- _Что требуется сделать_:
Замените «аппарат» на «прибор» и приведите отрывок из воспоминаний между словами «А пока в моей» и «оставалось только ждать...» включительно.
___ Отрывок из воспоминаний
А пока в моей судьбе создалась острая ситуация. Данич без меня не сможет закончить аппарат. Что же все-таки будет? Должны столкнуться две силы: Токарева – с одной стороны, и начальница санчасти ОЛПа шахты № 29 – с другой... Кто кого? Конечно, у Токаревой прав на меня больше, все-таки «Капиталка» самая большая шахта комбината, расположена в центре города, все проверяющие комиссии посещают прежде всего ее. Я ничего не мог придумать, мне оставалось только ждать...
Все же лагерная система постепенно расшатывалась, по лагерю ходили всевозможные «нью-параши» – говорили, например, что женские лагеря вообще повсеместно упразднили, что просто открыли ворота и скомандовали: «Пошли все вон!»
Говорили, что где-то работают специально присланные из Москвы комиссии, которые пересматривают дела заключенных прямо на месте и всех, кто не за действительные преступления отбывает наказание, выпускают немедленно с правом выезда в любой город СССР. Слухов было много и один лучше другого. Как-то нам рассказали поразившую меня байку – где-то на Дальнем Востоке, кажется в Магадане, заключенный скульптор высек на высокой скале портрет Сталина, который был виден за многие километры, и за этот подвиг заключенного с 25-летним сроком освободили досрочно. Пройдет несколько лет, и в Москве мы прочтем великолепную повесть А. И. Алдан-Семенова «Барельеф на скале», которая будет переведена на многие языки мира, включал японский, а сам Андрей Игнатьевич станет близким другом нашей семьи. Все было правдой в байке о барельефе, кроме пустяка, – скульптора освободит не начальство, а смерть, во время работ он сильно обморозился, и врачи спасти его не смогли... Время шло, я с тревогой ждал решения своей судьбы...
______
___ Данные для анализа
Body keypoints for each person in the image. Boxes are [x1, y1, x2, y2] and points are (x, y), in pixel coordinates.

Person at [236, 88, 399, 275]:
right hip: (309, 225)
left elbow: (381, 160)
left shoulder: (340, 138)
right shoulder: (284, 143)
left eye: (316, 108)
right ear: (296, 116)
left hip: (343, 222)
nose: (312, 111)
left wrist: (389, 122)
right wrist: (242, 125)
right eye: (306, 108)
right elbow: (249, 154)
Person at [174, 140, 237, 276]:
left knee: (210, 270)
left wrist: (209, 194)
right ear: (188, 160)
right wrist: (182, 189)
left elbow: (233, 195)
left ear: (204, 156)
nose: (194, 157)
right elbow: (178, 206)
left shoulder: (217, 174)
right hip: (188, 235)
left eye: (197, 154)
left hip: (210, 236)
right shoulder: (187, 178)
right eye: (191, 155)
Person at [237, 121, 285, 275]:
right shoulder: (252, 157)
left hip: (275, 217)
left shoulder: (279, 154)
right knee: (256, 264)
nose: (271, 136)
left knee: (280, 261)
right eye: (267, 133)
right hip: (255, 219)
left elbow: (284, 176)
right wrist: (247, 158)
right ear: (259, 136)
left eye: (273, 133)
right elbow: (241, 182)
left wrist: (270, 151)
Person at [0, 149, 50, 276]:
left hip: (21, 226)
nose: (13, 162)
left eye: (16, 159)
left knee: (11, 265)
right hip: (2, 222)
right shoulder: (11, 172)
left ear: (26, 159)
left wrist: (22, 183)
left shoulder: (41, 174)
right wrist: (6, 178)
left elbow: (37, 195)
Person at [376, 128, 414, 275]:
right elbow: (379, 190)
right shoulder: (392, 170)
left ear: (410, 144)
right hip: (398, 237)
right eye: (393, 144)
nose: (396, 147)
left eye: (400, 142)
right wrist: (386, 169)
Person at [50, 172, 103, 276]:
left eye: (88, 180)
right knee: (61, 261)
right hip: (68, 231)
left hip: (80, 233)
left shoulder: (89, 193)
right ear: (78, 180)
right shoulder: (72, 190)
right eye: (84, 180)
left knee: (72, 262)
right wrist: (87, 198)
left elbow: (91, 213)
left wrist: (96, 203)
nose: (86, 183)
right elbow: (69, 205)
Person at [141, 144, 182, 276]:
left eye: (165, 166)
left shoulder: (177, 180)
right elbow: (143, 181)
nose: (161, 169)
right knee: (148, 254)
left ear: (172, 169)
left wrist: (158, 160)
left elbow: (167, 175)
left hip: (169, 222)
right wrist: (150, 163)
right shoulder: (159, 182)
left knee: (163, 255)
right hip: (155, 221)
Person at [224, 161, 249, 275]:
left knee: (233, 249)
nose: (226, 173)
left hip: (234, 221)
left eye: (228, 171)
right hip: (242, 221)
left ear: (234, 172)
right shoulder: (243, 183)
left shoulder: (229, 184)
______
- _Результат выполнения_:
А пока в моей судьбе создалась острая ситуация. Данич без меня не сможет закончить прибор. Что же все-таки будет? Должны столкнуться две силы: Токарева – с одной стороны, и начальница санчасти ОЛПа шахты № 29 – с другой... Кто кого? Конечно, у Токаревой прав на меня больше, все-таки «Капиталка» самая большая шахта комбината, расположена в центре города, все проверяющие комиссии посещают прежде всего ее. Я ничего не мог придумать, мне оставалось только ждать...